August 22, 2007
CR Review: Click
Creators: Sara Ryan, Dylan Meconis
Publishing Information: Coldwater Press, mini-comic, 16 pages, 2007, $2
Ordering Numbers:
I liked
Click the best of all the Sara Ryan short-story mini-comics I've read, I think mostly because the situation that presents itself has an emotional rawness and authenticity that works against Ryan's tendency to make her characters into narrative abstracts. Battle and Erin form one of those in-school insta-friendships that pop up every now and then before slipping away. This could be a fade in light of renewed previous relationships, a smashing up against certain ingrained social structures within the setting, or a simple burn-out due to one person misapprehending the interaction's significance. Ryan deftly avoids letting us know exactly what happened, and focuses on Battle's reaction to it.

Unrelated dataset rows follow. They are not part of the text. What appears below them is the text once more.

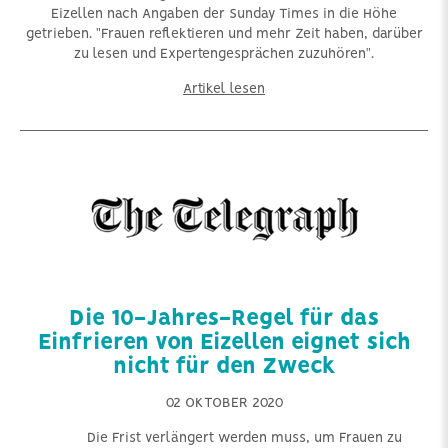
Eizellen nach Angaben der Sunday Times in die Höhe
getrieben. "Frauen reflektieren und mehr Zeit haben, darüber
zu lesen und Expertengesprächen zuzuhören".
Artikel lesen
Die 10-Jahres-Regel für das
Einfrieren von Eizellen eignet sich
nicht für den Zweck
02 OKTOBER 2020
Die Frist verlängert werden muss, um Frauen zu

Even if we've never been treated exactly the same way, the loss of a friend that probably wasn't a friend to begin with is one of those great specific universals to which everyone can relate in great detail, even if just second hand. To dig in after that formulation requires a fine observational eye. Although her characters still seem like types at several moments rather than individuals that might exist outside of the comic -- nothing either main character does proves surprising, or seems quirkily idiosyncratic, or speaks to a wider set of concerns outside the story's selected ones -- the general dismay Battle feels isn't forced, and the character's inability to force things into a conclusion all play to Ryan's credit. Meconis' art is clear and her setting expressive; I can imagine her working in comics' current publishing landscape for decades to come. I did have a difficult time placing the characters' ages, and figuring out the setting, but I think that was largely a function of the writing.
I don't think
Click transcends the basic needs of a Young Adult audience in terms of it being a more fulfilling, widely-felt artistic experience -- it's a pleasant short story, competently told, and fairly uncomplicated -- but if you were to read it over your kid's shoulder, you might respect its ambiguity and subtleties more than the blunt approach wielded by others of its type.